Why is there a social imperative, in capitalism, towards valorisation, accumulation, expansion of markets and production? Here’s a passage from Capital Volume III. Marx is talking about interest rates, and the division of surplus value into interest on capital and profit of enterprise.
[T]his mutual ossification and autonomization of the two parts of the gross profit, as if they derived from two essentially separate sources, must now be fixed for the entire capitalist class and the total capital. Furthermore, this is true irrespective of whether the capital applied by the active capitalist is borrowed or not, or whether or not the money capitalist who owns the capital uses it himself. The profit on any capital, and thus also the average profit based on the equalization of capitals among themselves, breaks down or is divided into two qualitatively different, mutually autonomous and independent parts, interest and profit of enterprise, which are both determined by particular laws. The capitalist who works with his own capital, as well as the one working with borrowed capital, divides his gross profit into interest that accrues to him as owner, as lender of his own capital to himself, and profit of enterprise, which accrues to him as an active, functioning capitalist. It becomes a matter of indifference, as far as this division is concerned, whether the capitalist really does have to share with another or not. The person who applies the capital, even if he works with his own capital, breaks down into two persons, the mere owner of capital and its user
Money that is lent out must be returned to the lender with interest added on – this is the principle of lending. [Though see below.] Another way of saying that: money lent out must be valorised. Now – this doesn’t mean that money lent out will ‘really’ be valorised, through the production of ‘real’ additional value. It doesn’t (contra my macroeconomics textbook) mean that all money lent out must be lent out for investment purposes (still less for successful investment). But the additional value that’s returned to the lender as the price of borrowing has to come from somewhere. For the particular borrower, this additional money could come from, say, reduced consumption at the appropriate time. But just as the capitalist class as a whole can’t make money by individual capitalists thieving off each other, so for the system as a whole interest on borrowing can’t be repaid just by taking money from elsewhere. If the economic system as a whole necessarily involves lending (which it does), then, for the system as a whole, there are only two options (both of which can be (and are) operative at once, of course): 1) default; 2) growth. [Though this ignores changes in price levels, which is really important. Sorry :-(.] I hope I’m more or less right in saying this.

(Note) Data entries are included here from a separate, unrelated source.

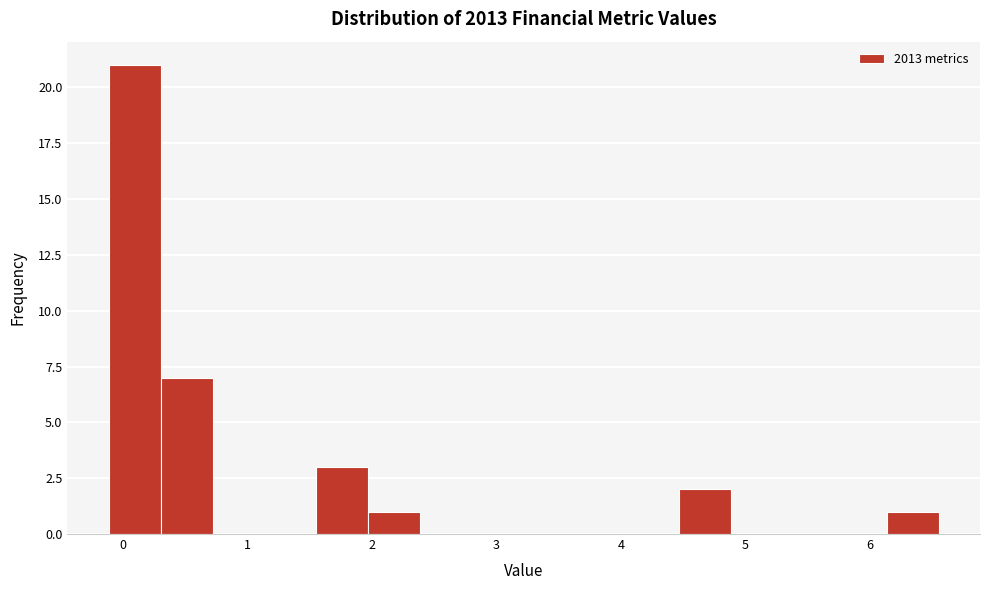

Reading left to right, transcribe this chart: for each bar, give the range it covers on the x-axis and its height. Neither the bar edges nor the heights are printed on the chart, so give them approximately, as read against the axes.

-0.1 to 0.3: 21
0.3 to 0.7: 7
0.7 to 1.1: 0
1.1 to 1.6: 0
1.6 to 2.0: 3
2.0 to 2.4: 1
2.4 to 2.8: 0
2.8 to 3.2: 0
3.2 to 3.6: 0
3.6 to 4.1: 0
4.1 to 4.5: 0
4.5 to 4.9: 2
4.9 to 5.3: 0
5.3 to 5.7: 0
5.7 to 6.1: 0
6.1 to 6.6: 1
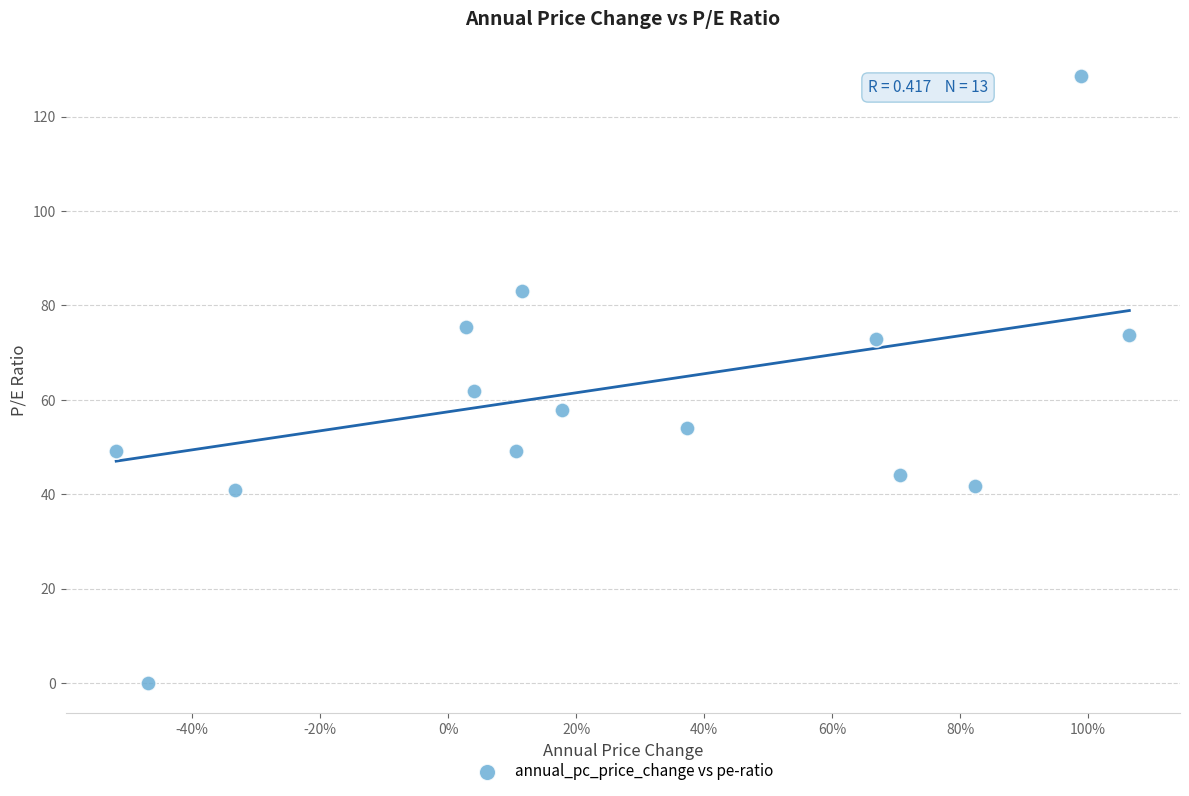

What Y value in the scatter plot is closest to 64?

61.9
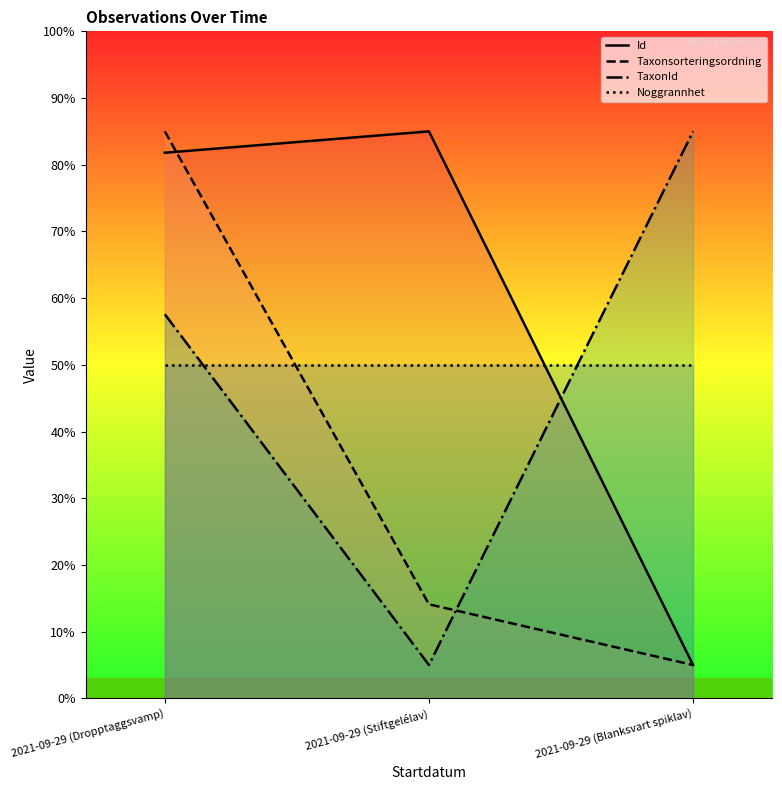

Count the number of data series in this chart.

4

What’s particularly striking about the Volume III passage I quoted, is that here Marx suggests that the logic of lending applies even to capitals that are not in fact lent out – that even the capitalist who invests his own money obeys the capitalist logic of interest and (therefore) valorisation. This is turn suggests that it’s a mistake to give too much emphasis to private property, in our analysis of the capitalist system. One of the things that’s distinctive about capital as a movement of valorisation, Marx suggests, is not private property per se, but rather the interplay between private property and debt, and the entrance of the social logic of debt into some kinds of apparently clear-cut private property.